- SELECTED TEXT -
★ ★ ★ ★ ★
NAME
SYNOPSIS
DESCRIPTION
- Additional methods
- Types of server
SEE ALSO
BUGS
AUTHOR
HISTORY

NAME

Server - generic TCP/IP server class

SYNOPSIS

  use NetServer::Generic;

  my $server_cb = sub  {
                         my ($s) = shift ;
                         print STDOUT "Echo server: type bye to quit, exit ",
                                      "to kill the server.\n";
                         while (defined ($tmp = <STDIN>)) {
                             return if ($tmp =~ /^bye/i);
                             $s->quit() if ($tmp =~ /^exit/i);
                             print STDOUT "You said:>$tmp\n";
                         }
		       };
  my ($foo) = new NetServer::Generic;
  $foo->port(9000);
  $foo->callback($server_cb);
  $foo->mode("forking");
  print "Starting server\n";
  $foo->run();

DESCRIPTION

NetServer::Generic provides a (very) simple server daemon for TCP/IP processes. It is intended to free the programmer from having to think too hard about networking issues so that they can concentrate on doing something useful.

The NetServer::Generic object accepts the following methods, which configure various aspects of the new server:

port

The port to listen on.

hostname

The local address to bind to. If no address is specified, listens for any connection on the designated port.

listen

Queue size for listen.

proto

Protocol we're listening to (defaults to tcp)

timeout

Timeout value (see IO::Socket::INET)

allowed

list of IP addresses or hostnames that are explicitly allowed to connect to the server. If empty, the default policy is to allow connections from anyone not in the 'forbidden' list.

NOTE: IP addresses or hostnames may be specified as perl regular expressions; for example 154\.153\.4\..* matches any IP address beginning with '154.153.4.'; .*antipope\.org matches any hostname in the antipope.org domain.

forbidden

list of IP addresses or hostnames that are refused permission to connect to the server. If empty, the default policy is to refuse connections from anyone not in the 'allowed' list (unless the allowed list is empty, in which case anyone may connect).

callback

Coderef to a subroutine which handles incoming connections (called with one parameter -- a NetServer::Generic object which can be used to shut down the session).

mode

Can be one of forking, select, select_fast, client, threaded, or prefork.

By default, forking mode is selected.

forking mode is selected, the server handles requests by forking a child process to service them. If select mode is selected, the server uses the IO::Select class to implement a simple non-forking server.

The select-based server may block on i/o on a heavily-loaded system. If you need to do non-blocking i/o you should look at NetServer::FastSelect.

The client mode is special; it indicates that rather than sitting around waiting for an incoming connection, the server is itself a TCP/IP client. In client mode, hostname is the remote host to connect to and port is the remote port to open. The callback routine is used, as elsewhere, but it should be written as for a client -- i.e. it should issue a request or command, then read. An additional method exists for client mode: trigger. trigger expects a coderef as a parameter. This coderef is executed before the client-mode server spawns a child; if it returns a non-zero value the child is forked and opens a client connection to the target host, otherwise the server exits. The trigger method may be used to sleep for a random interval then return 1 (so that repeated clients are spawned at random intervals), or fork several children (on a one- time-only basis) then work as above (so that several clients poke at the target server on a random basis). The default trigger method returns 1 immediately the first time it is called, then returns 0 -- this means that the client makes a single connection to the target host, invokes the callback routine, then exits. (See the test examples which come with this module for examples of how to use client mode.)
★ ★ ★ ★ ★
- EXTRACTED MATERIAL -
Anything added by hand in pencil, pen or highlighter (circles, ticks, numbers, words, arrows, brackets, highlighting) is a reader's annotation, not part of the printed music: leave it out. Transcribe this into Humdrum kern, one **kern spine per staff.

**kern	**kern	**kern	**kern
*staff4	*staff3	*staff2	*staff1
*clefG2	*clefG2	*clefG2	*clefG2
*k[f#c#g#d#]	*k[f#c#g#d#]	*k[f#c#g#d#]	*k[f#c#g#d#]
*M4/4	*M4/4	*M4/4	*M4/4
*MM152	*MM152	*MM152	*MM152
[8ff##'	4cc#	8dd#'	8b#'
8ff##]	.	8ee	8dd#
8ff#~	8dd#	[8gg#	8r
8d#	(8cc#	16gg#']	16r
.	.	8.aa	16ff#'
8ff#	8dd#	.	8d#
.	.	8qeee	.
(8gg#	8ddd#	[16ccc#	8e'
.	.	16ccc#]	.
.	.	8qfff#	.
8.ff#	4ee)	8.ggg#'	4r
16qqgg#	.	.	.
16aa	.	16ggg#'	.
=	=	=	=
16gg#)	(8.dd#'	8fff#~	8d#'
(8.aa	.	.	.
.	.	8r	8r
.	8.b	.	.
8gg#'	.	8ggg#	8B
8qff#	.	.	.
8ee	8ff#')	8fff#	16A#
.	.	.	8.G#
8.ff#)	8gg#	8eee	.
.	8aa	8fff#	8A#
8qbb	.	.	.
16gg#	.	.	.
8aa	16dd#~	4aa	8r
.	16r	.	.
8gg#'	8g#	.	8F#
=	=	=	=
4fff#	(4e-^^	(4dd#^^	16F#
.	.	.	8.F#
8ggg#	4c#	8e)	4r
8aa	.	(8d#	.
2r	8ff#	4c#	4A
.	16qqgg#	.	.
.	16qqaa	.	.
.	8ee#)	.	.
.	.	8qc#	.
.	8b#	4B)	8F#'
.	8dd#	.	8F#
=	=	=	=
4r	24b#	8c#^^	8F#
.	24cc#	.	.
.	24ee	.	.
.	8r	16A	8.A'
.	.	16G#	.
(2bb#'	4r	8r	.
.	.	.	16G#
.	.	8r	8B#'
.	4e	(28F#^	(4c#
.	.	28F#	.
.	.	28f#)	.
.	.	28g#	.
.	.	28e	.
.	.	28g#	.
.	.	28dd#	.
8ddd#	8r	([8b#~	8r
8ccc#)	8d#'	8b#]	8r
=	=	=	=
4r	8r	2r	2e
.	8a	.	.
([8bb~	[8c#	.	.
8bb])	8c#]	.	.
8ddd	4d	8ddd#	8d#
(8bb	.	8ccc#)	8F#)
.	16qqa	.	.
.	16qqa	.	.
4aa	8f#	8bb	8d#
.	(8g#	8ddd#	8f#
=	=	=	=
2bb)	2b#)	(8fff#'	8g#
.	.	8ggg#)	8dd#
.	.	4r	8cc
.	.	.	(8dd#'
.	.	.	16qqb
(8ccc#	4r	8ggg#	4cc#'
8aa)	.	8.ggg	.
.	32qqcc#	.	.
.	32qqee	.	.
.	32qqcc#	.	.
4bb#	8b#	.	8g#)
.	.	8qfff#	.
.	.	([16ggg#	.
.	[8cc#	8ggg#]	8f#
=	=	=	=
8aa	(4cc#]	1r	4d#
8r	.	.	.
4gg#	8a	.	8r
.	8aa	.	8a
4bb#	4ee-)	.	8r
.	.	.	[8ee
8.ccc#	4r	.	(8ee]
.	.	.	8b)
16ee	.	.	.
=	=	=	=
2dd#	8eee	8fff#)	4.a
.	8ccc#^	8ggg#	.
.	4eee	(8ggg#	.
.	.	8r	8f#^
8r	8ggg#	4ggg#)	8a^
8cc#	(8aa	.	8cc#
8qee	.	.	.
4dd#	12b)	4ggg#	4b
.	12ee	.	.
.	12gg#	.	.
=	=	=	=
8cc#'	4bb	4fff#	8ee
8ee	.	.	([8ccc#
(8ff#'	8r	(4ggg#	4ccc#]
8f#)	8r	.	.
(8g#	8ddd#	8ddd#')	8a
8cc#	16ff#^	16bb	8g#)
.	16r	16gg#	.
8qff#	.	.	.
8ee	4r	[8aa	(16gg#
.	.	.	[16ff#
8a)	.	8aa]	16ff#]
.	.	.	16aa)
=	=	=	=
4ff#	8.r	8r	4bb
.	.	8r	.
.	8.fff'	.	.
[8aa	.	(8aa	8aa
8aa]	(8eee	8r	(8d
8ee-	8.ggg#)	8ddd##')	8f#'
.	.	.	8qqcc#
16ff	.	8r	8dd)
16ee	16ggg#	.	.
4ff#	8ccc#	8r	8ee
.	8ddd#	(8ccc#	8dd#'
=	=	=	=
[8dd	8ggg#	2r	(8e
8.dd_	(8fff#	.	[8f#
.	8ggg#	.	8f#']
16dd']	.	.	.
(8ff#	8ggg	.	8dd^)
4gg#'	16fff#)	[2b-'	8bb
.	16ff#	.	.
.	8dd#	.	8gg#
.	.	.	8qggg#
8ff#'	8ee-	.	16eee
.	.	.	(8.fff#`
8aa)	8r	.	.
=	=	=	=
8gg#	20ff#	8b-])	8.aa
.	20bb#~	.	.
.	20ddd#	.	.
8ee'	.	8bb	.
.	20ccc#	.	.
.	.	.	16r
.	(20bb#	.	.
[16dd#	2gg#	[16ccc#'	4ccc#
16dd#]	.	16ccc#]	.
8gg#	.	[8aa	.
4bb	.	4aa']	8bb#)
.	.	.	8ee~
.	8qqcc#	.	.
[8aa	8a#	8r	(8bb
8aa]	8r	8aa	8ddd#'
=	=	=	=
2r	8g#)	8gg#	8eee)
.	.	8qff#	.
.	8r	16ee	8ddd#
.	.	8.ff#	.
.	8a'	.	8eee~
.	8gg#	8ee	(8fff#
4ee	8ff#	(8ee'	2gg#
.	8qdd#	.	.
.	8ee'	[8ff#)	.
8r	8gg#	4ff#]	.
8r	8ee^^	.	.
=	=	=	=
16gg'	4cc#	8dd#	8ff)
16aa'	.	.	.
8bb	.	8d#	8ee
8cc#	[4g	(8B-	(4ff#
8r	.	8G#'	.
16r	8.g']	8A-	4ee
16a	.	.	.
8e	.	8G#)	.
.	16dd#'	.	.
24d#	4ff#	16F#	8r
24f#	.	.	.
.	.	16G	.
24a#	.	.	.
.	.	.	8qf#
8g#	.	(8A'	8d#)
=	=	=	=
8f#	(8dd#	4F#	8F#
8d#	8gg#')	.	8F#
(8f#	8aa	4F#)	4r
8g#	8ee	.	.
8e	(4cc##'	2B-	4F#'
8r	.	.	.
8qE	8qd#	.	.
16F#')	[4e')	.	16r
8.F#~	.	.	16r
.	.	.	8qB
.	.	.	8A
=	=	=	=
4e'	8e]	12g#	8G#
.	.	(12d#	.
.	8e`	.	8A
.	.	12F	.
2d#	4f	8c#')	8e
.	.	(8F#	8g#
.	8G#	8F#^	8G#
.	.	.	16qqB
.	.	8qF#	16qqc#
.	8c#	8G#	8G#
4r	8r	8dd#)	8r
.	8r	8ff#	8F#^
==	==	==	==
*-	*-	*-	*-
★ ★ ★ ★ ★
- WHAT THE EXERCISE ASKS -
Extend the NetServer::Generic documentation past its final sentence. The records have no connection to the NetServer::Generic documentation.

- WRITTEN RESPONSE -
Note that client mode relies on the fork() system call.

The threaded mode indicates that multithreading will be used to service requests. This feature requires Perl 5.005 or higher and a native threads library to run, so it's not 100% portable). Moreover, it's unreliable! Don't use this mode unless you're prepared to do some debugging.

The prefork mode indicates that the server will bind to the designated port, then fork repeatedly up to $start_servers times (where start_servers is a scalar parameter to NetServer::Generic). Each child then enters a select-based loop. (i.e. run_select), but exits after handling $server_lifespan transactions (where server_lifespan is another parameter to NetServer::Generic). Every time a child handles a transaction it writes its PID and generation number down a pipe to the parent process, with a message when it exits. The parent keeps track of how many servers are in use and fires up extra children (up to $max_servers) if the number in use leaves less than $min_spare_servers free. See the example preforked-shttpd for a minimal HTTP 0.9 server implemented using the prefork mode.

Of these, the callback method is most important; it specifies a reference to a subroutine which effectively does whatever the server does.

A callback subroutine is a normal Perl subroutine. It is invoked with STDIN and STDOUT attached to an IO::Socket::INET object, so that reads from STDIN get information from the client, and writes to STDOUT send information to the client. Note that both STDIN and STDOUT are unbuffered. In addition, a NetServer::Generic object is passed as an argument (but the callback is free to ignore it).

Your server reads and writes data via the socket as if it is the standard input and standard output filehandles; for example:

  while (defined ($tmp = <STDIN>)) {  # read a line from the socket

  print STDOUT "You said: $tmp\n";    # print something to the socket

(See IO::Handle and IO::Socket for more information on this.)

If you're not familiar with sockets, don't get too fresh and try to close or seek on STDIN or STDOUT; just treat them like a file.

The server object is not strictly necessary in the callback, but comes in handy: you can shut down the server completely by calling the quit() method.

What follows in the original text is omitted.